In light of the foregoing, it is reasonable to assume that attacking innocent civilians, including children, notably the use of petrol bombs, establishes an intent to cause death or serious injury. In this case, since the attacks were aimed at preventing the population, including opposition members and supporters, from gathering, and even exercising their right to vote, I am of the opinion that they were intentional. Regarding the BNP’s degree of control over the actions of its members, including those of the JCD, I am of the opinion that intent can be communicated not just by issuing orders, giving speeches or establishing a code of conduct. It can also be communicated by condoning and allowing violent acts, like the ones established by the evidence on the record. Considering that such attacks were publicly documented, including over several years, but were not denounced by the party’s leaders, and considering that those responsible did not face any sanctions, especially during the BNP’s time in power, I cannot conclude that the organization lacks intent. Accordingly, I am of the opinion that, by committing attacks, thereby carrying out violent acts causing death and serious injury, with the intent of suppressing its political rivals and opponents, the BNP has engaged in terrorism.
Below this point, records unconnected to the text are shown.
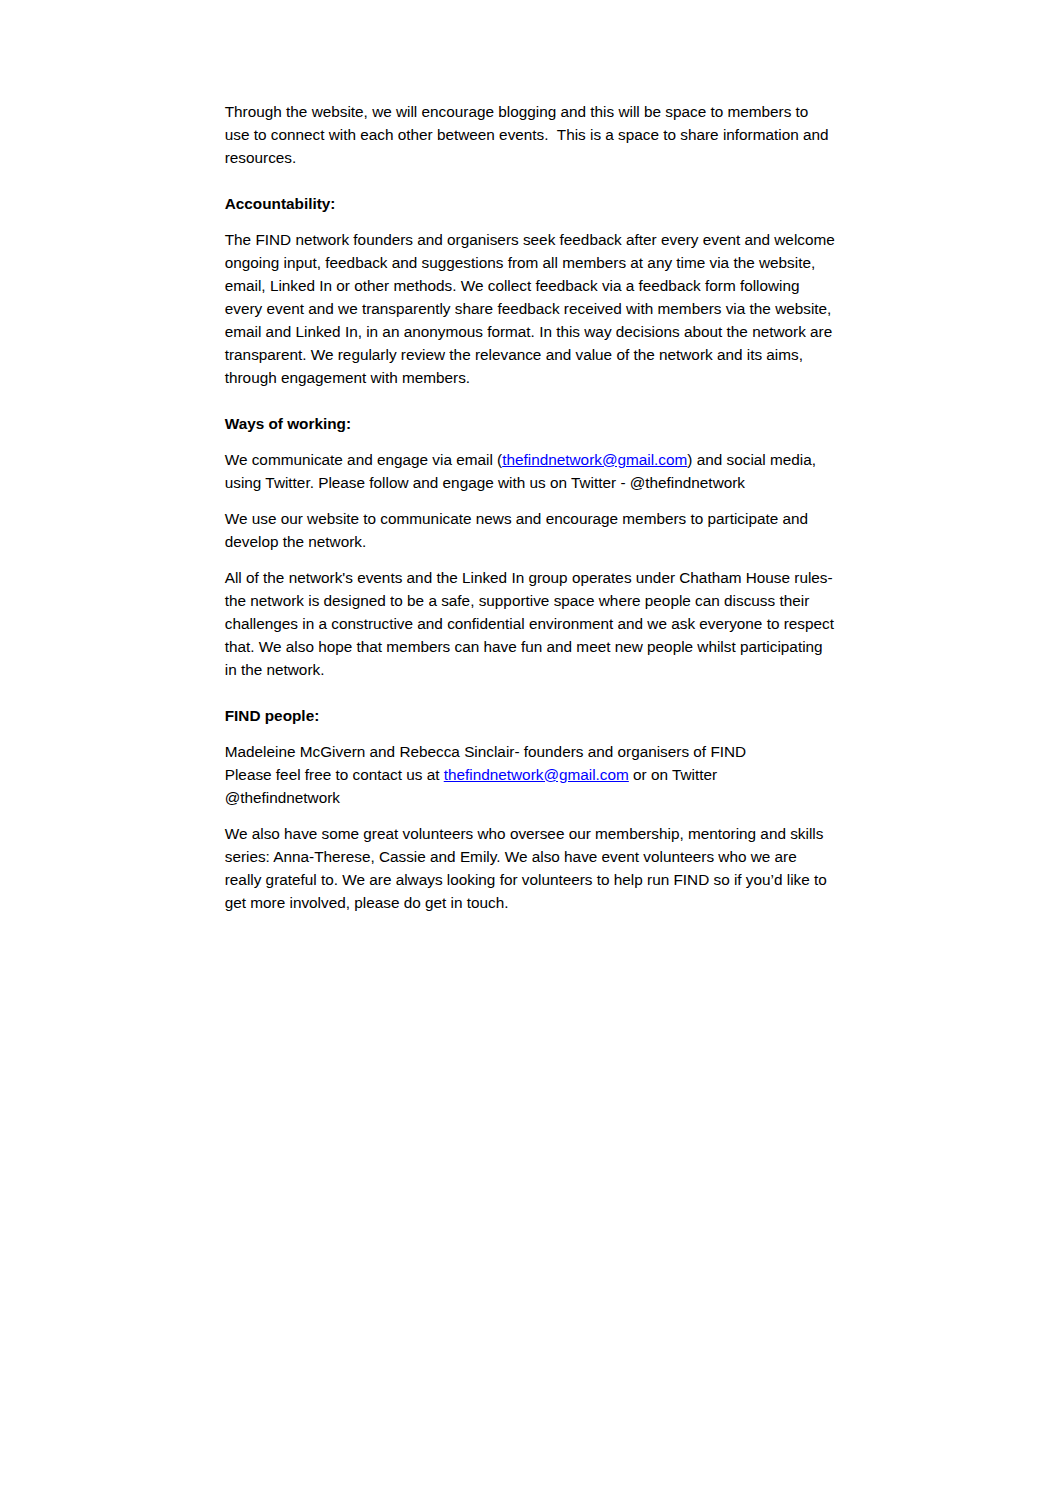Through the website, we will encourage blogging and this will be space to members to use to connect with each other between events. This is a space to share information and resources.
Accountability:
The FIND network founders and organisers seek feedback after every event and welcome ongoing input, feedback and suggestions from all members at any time via the website, email, Linked In or other methods. We collect feedback via a feedback form following every event and we transparently share feedback received with members via the website, email and Linked In, in an anonymous format. In this way decisions about the network are transparent. We regularly review the relevance and value of the network and its aims, through engagement with members.
Ways of working:
We communicate and engage via email (thefindnetwork@gmail.com) and social media, using Twitter. Please follow and engage with us on Twitter - @thefindnetwork
We use our website to communicate news and encourage members to participate and develop the network.
All of the network's events and the Linked In group operates under Chatham House rules- the network is designed to be a safe, supportive space where people can discuss their challenges in a constructive and confidential environment and we ask everyone to respect that. We also hope that members can have fun and meet new people whilst participating in the network.
FIND people:
Madeleine McGivern and Rebecca Sinclair- founders and organisers of FIND
Please feel free to contact us at thefindnetwork@gmail.com or on Twitter @thefindnetwork
We also have some great volunteers who oversee our membership, mentoring and skills series: Anna-Therese, Cassie and Emily. We also have event volunteers who we are really grateful to. We are always looking for volunteers to help run FIND so if you’d like to get more involved, please do get in touch.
V. Issue and Standard of Review
[12] The sole substantive issue for this Court’s determination is whether the Decision is reasonable. The applicable standard of review is reasonableness (Canada (Minister of Citizenship and Immigration) v Vavilov, 2019 SCC 65 [Vavilov] at paras 16-17; Chowdhury v Canada (Citizenship and Immigration), 2022 FC 311 [Chowdhury (2022)] at para 7).
VI. Analysis
[13] The Applicant’s submissions related to the reasonableness of the Decision fall into two categories: (a) the temporality of the BNP’s actions in relation to the Applicant’s period of membership from 2008 to 2012; and (b) the intent of the BNP to commit terrorist acts.
[14] My decision to allow this application for judicial review turns on the Applicant’s arguments surrounding the temporal aspect of the Officer’s analysis, including how that aspect affected the Officer’s analysis of the BNP’s intent. The Applicant argues that, after concluding that the Applicant was a member of the BNP from 2008 to 2012, the Officer erred by taking into account events not only before or during, but also after, that period in finding that the BNP was engaged in terrorist acts. Before turning to the parties’ arguments on this issue, it is useful to canvass briefly some of the governing jurisprudence, the effect of which the parties mostly (but not entirely) agree upon.
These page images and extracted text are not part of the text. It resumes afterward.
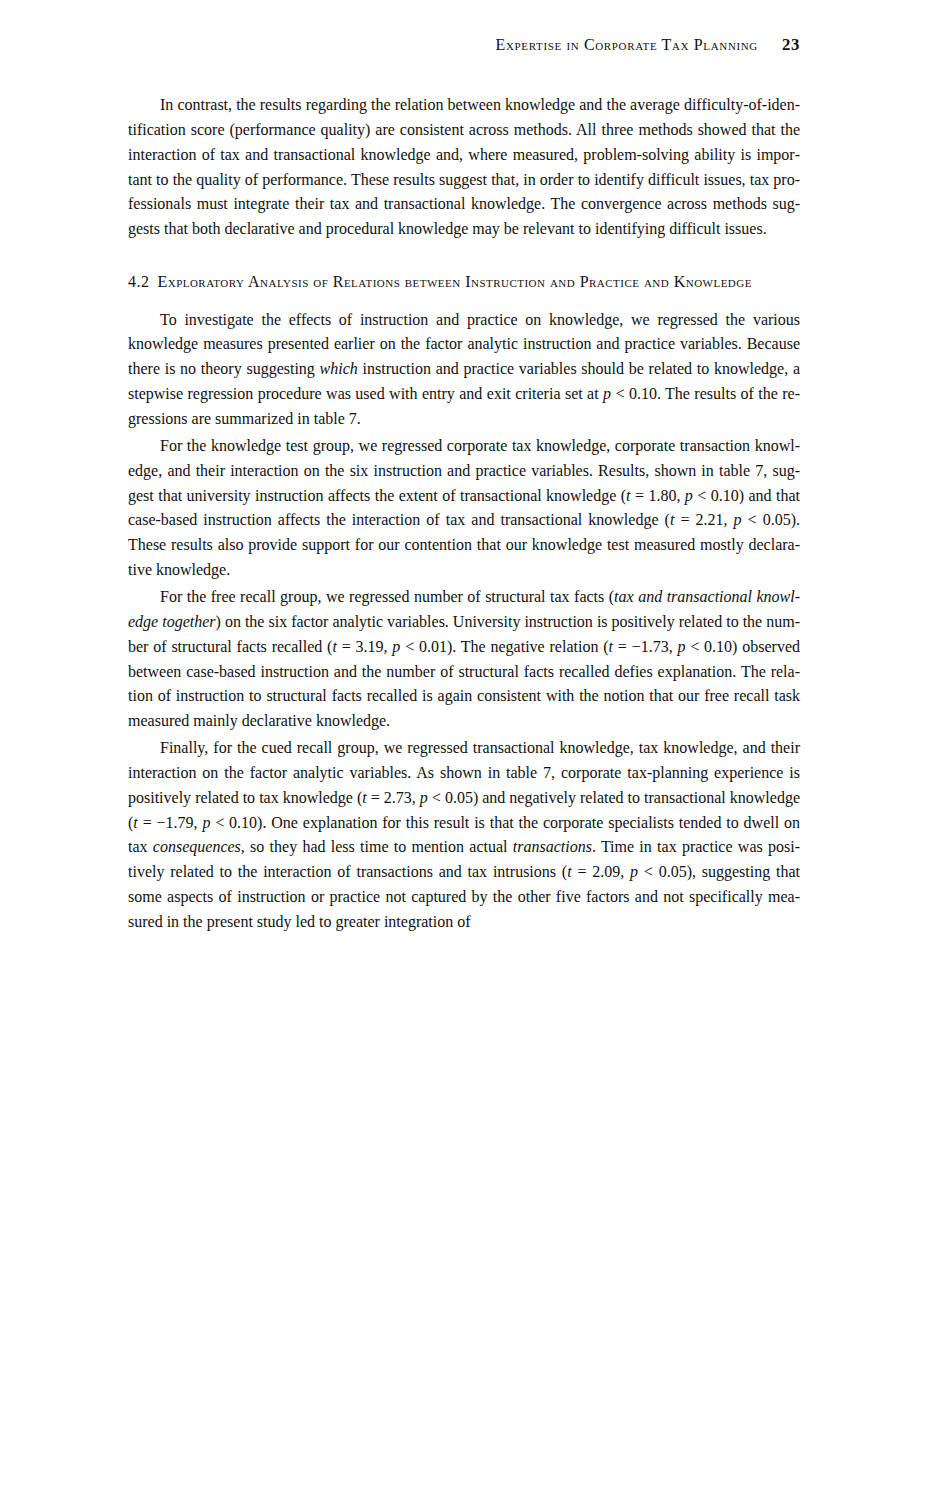Expertise in Corporate Tax Planning 23
In contrast, the results regarding the relation between knowledge and the average difficulty-of-identification score (performance quality) are consistent across methods. All three methods showed that the interaction of tax and transactional knowledge and, where measured, problem-solving ability is important to the quality of performance. These results suggest that, in order to identify difficult issues, tax professionals must integrate their tax and transactional knowledge. The convergence across methods suggests that both declarative and procedural knowledge may be relevant to identifying difficult issues.
4.2 Exploratory Analysis of Relations between Instruction and Practice and Knowledge
To investigate the effects of instruction and practice on knowledge, we regressed the various knowledge measures presented earlier on the factor analytic instruction and practice variables. Because there is no theory suggesting which instruction and practice variables should be related to knowledge, a stepwise regression procedure was used with entry and exit criteria set at p < 0.10. The results of the regressions are summarized in table 7.
For the knowledge test group, we regressed corporate tax knowledge, corporate transaction knowledge, and their interaction on the six instruction and practice variables. Results, shown in table 7, suggest that university instruction affects the extent of transactional knowledge (t = 1.80, p < 0.10) and that case-based instruction affects the interaction of tax and transactional knowledge (t = 2.21, p < 0.05). These results also provide support for our contention that our knowledge test measured mostly declarative knowledge.
For the free recall group, we regressed number of structural tax facts (tax and transactional knowledge together) on the six factor analytic variables. University instruction is positively related to the number of structural facts recalled (t = 3.19, p < 0.01). The negative relation (t = −1.73, p < 0.10) observed between case-based instruction and the number of structural facts recalled defies explanation. The relation of instruction to structural facts recalled is again consistent with the notion that our free recall task measured mainly declarative knowledge.
Finally, for the cued recall group, we regressed transactional knowledge, tax knowledge, and their interaction on the factor analytic variables. As shown in table 7, corporate tax-planning experience is positively related to tax knowledge (t = 2.73, p < 0.05) and negatively related to transactional knowledge (t = −1.79, p < 0.10). One explanation for this result is that the corporate specialists tended to dwell on tax consequences, so they had less time to mention actual transactions. Time in tax practice was positively related to the interaction of transactions and tax intrusions (t = 2.09, p < 0.05), suggesting that some aspects of instruction or practice not captured by the other five factors and not specifically measured in the present study led to greater integration of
[15] In Yamani v Canada (Public Safety and Emergency Preparedness), 2006 FC 1457 [Yamani], a decision considered by the Officer, Justice Judith Snider found that there is no temporal component to the analysis required under paragraph 34(1)(f). The question is whether the individual is or has been a member of the relevant organization. There need not be a matching of the individual’s active membership with when the organization carried out its terrorist acts (at paras 11-12).
[16] However, in El Werfalli v Canada (Public Safety and Emergency Preparedness), 2013 FC 612 [El Werfalli], Justice Leonard Mandamin explained an exception to the principle identified in Yamani, as Yamani and authority following it had not addressed circumstances where an individual ceased to be a member of an organization before it engaged in terrorism (El Werfalli at paras 82-93). In such circumstances, it is necessary that, at the time of membership, there be reasonable grounds to believe the organization may engage in terrorism in the future (El Werfalli at paras 73-78).
[17] In broad strokes, the parties do not disagree on these principles. However, at the hearing of this application, the Respondent’s counsel took the position that the requirement to conduct the sort of analysis explained in El Werfalli applied only in circumstances where there has been a fundamental change in the nature of an organization. The Respondent refers, for instance, to circumstances where a formerly peace-loving organization begins to engage in terrorism after the period of an individual’s membership.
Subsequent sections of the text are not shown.